PRESS RELEASE FROM THE OFFICE OF THE 
V.I. CONGRESSIONAL DELEGATE
 
FOR IMMEDIATE RELEASE
CONTACT: Monique Clendinen Watson (202) 226-7973
 
Delegate, Governor Attend First Federal Interagency Meeting;
Ask Feds To Address Specific Issues
(Delegate Asks For Integrated, Networked
 Financial Management System)

(Washington, DC – September 10, 2003)—Delegate to Congress Donna M. Christensen and Governor Charles Turnbull attended today’s meeting of the Interagency Group on Insular Areas (IGIA) at the Department of the Interior in Washington, D.C.  The meeting, which is the first convened since its re-authorization by President George Bush, was attended by the governors and delegates of all the territories and the federal agencies which operate and fund programs to include Treasury, Transportation, Housing and Urban Development, Health and Human Services, Homeland Security, Energy, Commerce and others.

Citing the IGIA, Governor Turnbull said the group and its meetings were “an important  advance in the way the federal government develops policy towards the Insular Areas.”  He said that because so many critical issues affecting the smaller U.S. territories involve federal agencies other than the Department of Interior,  “it is essential to have a coordinating mechanism whereby the territories can be assured that their particular problems and interests can be fairly considered by the federal government.”

Turnbull identified five key areas that he wanted the agencies to address.  They include:

  • Extending the rum tax cover-over rate which is due to expire at the end of this year and the permanent extension of the rate to avoid the need to seek periodic extensions.
  • The enactment of new tax incentives to attract U.S. investment such as the proposed Section 956 which would allow U.S. owned or controlled companies incorporated and doing businesses in any of the U.S. territories to return profits earned in the territories back to their U.S. shareholders on a 90 percent tax-free basis.
  • Technical tax reforms to adjust the impact to the territories of programs such as the Earned Income Tax Credit  (EIC) , the  Child Tax Credit and tax cut legislation which have resulted in a significant fiscal burden on the local government because of their “mirror code” status.
  • Removal of the cap on Medicaid assistance.
  • Consideration of the territories in the development of trade policies that have a significant impact on their local economies.

Delegate Christensen, who supported the Governor’s requests, added her own requests aimed at strengthening the territorial economy.  Thanking the Secretary and the Department for the Investment Conference held earlier this week, Christensen said that while discussions held there portend well for future investment and private sector development in the territories, the island governments “need an efficiently functioning government and a stable infrastructure to provide the optimal environment for the potential to be realized.”

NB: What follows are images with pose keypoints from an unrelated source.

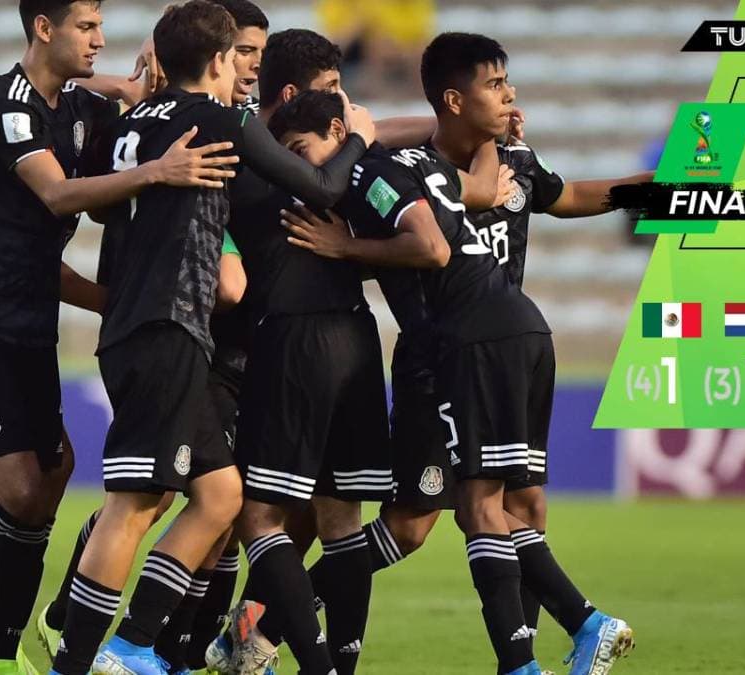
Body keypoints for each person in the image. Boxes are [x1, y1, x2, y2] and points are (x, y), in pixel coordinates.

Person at [0, 1, 239, 674]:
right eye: (86, 27)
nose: (100, 40)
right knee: (13, 488)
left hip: (29, 319)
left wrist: (136, 90)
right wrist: (157, 172)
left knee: (52, 476)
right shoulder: (2, 107)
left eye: (101, 27)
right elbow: (56, 194)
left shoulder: (79, 109)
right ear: (44, 28)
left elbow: (126, 114)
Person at [276, 34, 636, 675]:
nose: (510, 96)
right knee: (419, 521)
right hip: (437, 356)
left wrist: (667, 191)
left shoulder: (510, 164)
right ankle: (274, 615)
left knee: (512, 506)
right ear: (452, 101)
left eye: (506, 85)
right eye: (494, 86)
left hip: (488, 343)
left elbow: (570, 197)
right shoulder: (409, 166)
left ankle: (535, 650)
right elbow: (444, 210)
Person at [47, 3, 377, 674]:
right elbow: (319, 185)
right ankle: (83, 659)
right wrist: (360, 139)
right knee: (134, 504)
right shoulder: (221, 121)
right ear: (221, 60)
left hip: (141, 324)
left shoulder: (132, 122)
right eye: (239, 56)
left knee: (221, 495)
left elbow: (104, 205)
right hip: (167, 323)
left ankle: (134, 644)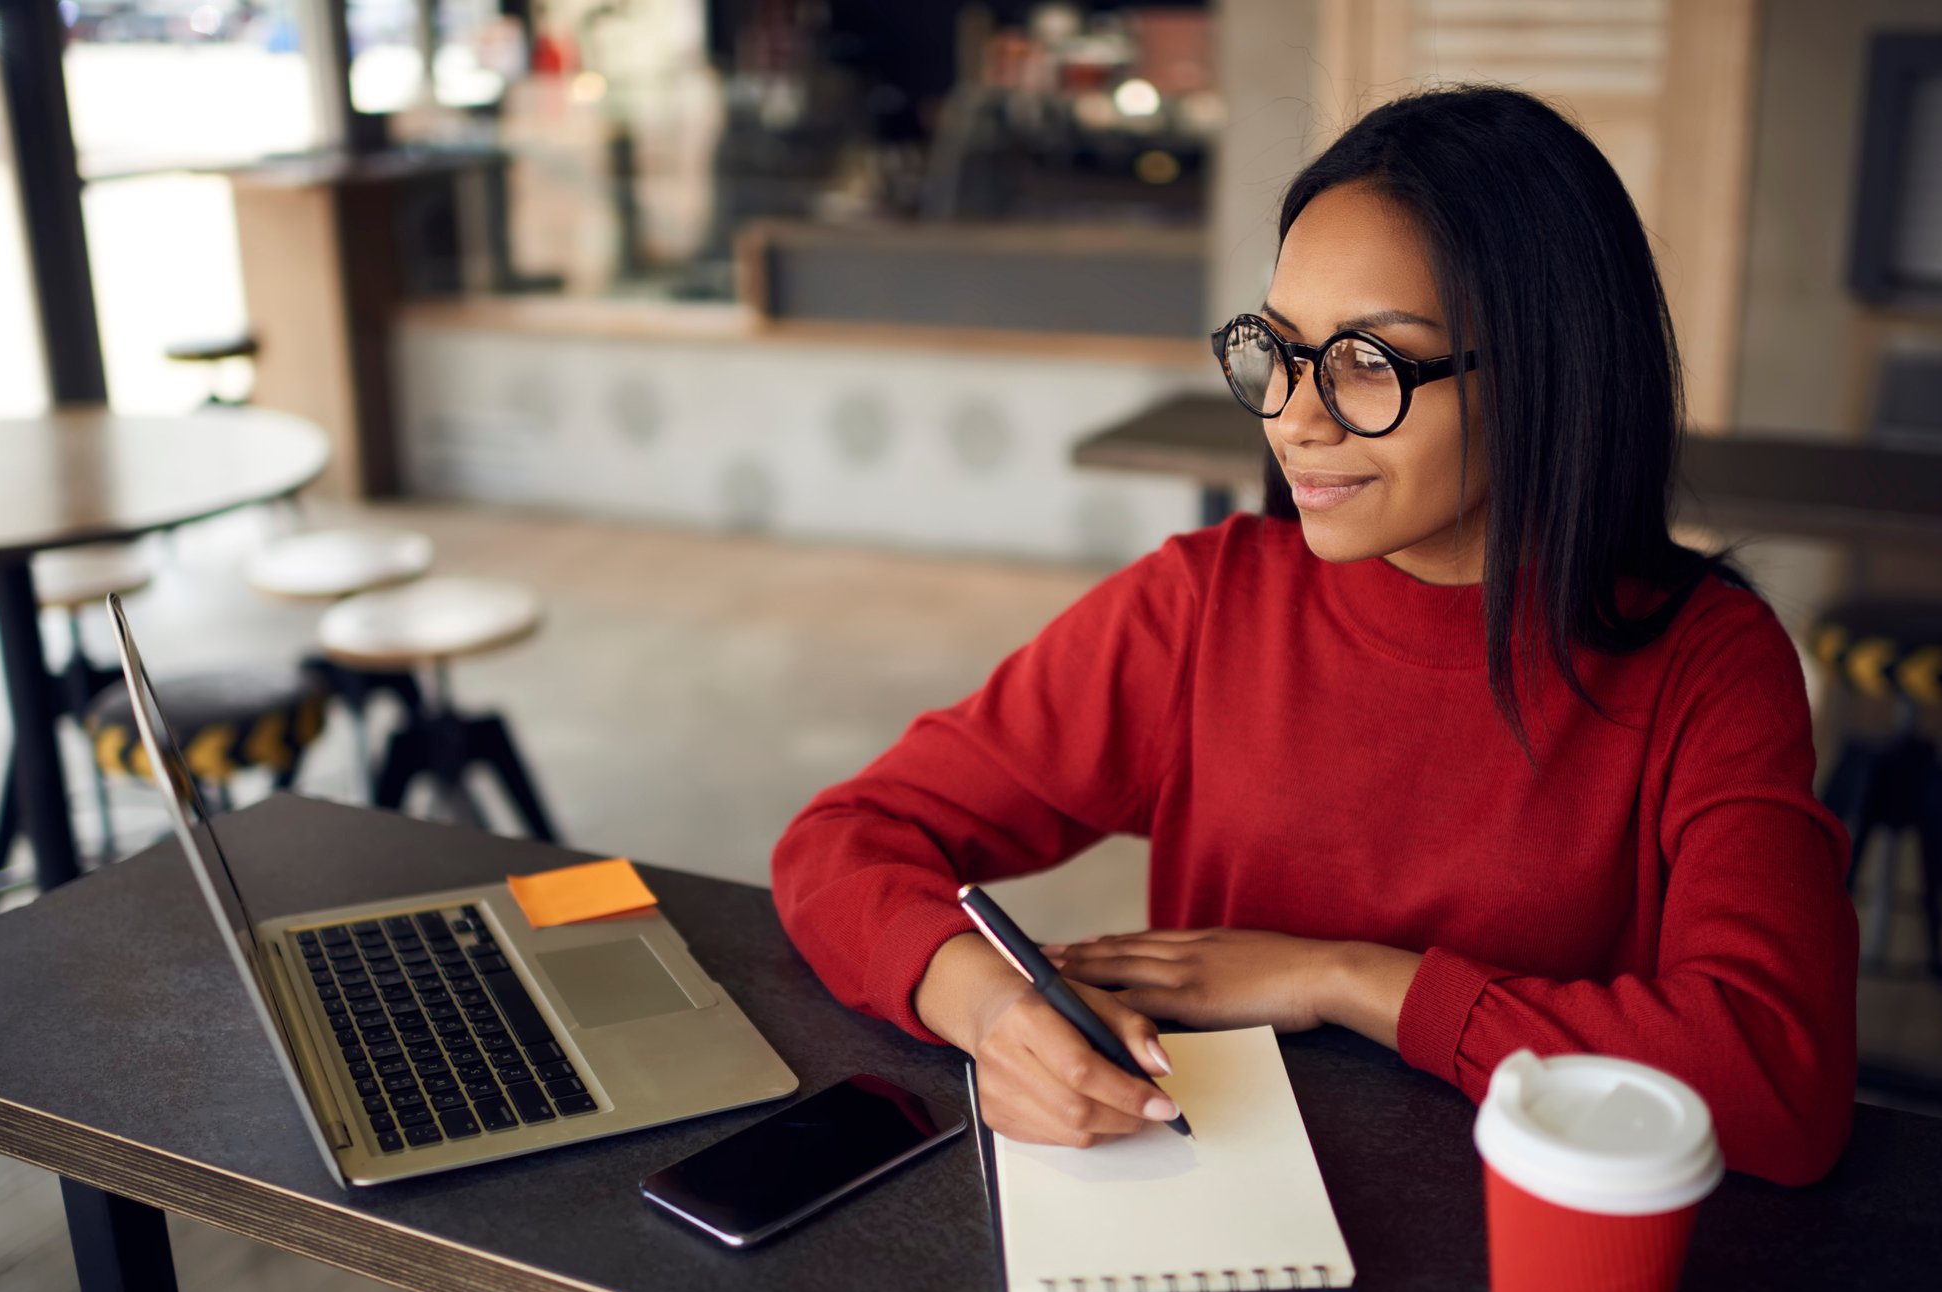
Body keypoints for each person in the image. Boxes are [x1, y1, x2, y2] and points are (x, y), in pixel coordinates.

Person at [771, 85, 1858, 1186]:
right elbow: (843, 839)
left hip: (1522, 1254)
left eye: (1370, 361)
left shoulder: (1706, 663)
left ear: (1545, 369)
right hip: (1216, 1224)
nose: (1294, 414)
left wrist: (1340, 978)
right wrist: (992, 1007)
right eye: (1279, 349)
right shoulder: (1201, 608)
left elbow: (1774, 1077)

“One critical part of the problem which you can collectively help us fix with funding and technical assistance is the implementation of a fully integrated and networked financial management system,” said Christensen.  “The problems you experience with grants would disappear,” she said. “It is certainly worth the investment.  It would enable us to do better planning and prioritizing because we would know what we have and where, and so will you.”  Christensen said that it is needed now and that efficient government cannot happen without it.

Other issues addressed by the Delegate included:

  • The adjustment of federal poverty guidelines for the Virgin Islands which would allow us to access more federal funding for children, health care and other needs.
  • The lifting of the Medicaid cap.
  • The establishment of empowerment zones in the territories.
  • The ability to use surface transportation funds for construction of access and development roads and participation in the State Infrastructure Bank programs.
  • Consideration of the territory for military installations or their support services.
  • Utilization of the Virgin Islands as a bridge to the rest of the Caribbean.